- **Work order**:
Among the entries below, find every line that contains the string "będą", then copy it.

- **Data for review**:
*** Block opens ***
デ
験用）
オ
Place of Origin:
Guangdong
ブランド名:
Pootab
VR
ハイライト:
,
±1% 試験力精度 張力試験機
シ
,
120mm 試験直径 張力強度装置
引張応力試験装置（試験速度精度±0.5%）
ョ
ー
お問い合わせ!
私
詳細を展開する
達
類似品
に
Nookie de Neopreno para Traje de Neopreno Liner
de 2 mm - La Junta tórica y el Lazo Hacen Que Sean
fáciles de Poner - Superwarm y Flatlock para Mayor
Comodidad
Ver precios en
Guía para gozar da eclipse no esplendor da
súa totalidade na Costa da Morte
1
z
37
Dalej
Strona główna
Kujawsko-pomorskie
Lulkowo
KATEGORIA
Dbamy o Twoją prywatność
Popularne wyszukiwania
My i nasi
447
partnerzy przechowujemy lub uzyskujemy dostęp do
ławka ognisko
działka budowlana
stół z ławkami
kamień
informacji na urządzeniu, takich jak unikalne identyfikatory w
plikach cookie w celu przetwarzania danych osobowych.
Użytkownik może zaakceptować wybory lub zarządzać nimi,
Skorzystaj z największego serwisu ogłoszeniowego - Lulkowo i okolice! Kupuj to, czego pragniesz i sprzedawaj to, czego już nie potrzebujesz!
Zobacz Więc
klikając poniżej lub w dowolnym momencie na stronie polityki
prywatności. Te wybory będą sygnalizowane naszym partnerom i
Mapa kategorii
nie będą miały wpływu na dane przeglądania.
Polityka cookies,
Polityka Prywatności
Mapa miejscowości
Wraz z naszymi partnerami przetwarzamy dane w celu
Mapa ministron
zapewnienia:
*** Block closes ***
- **Written answer**:
prywatności. Te wybory będą sygnalizowane naszym partnerom i
nie będą miały wpływu na dane przeglądania.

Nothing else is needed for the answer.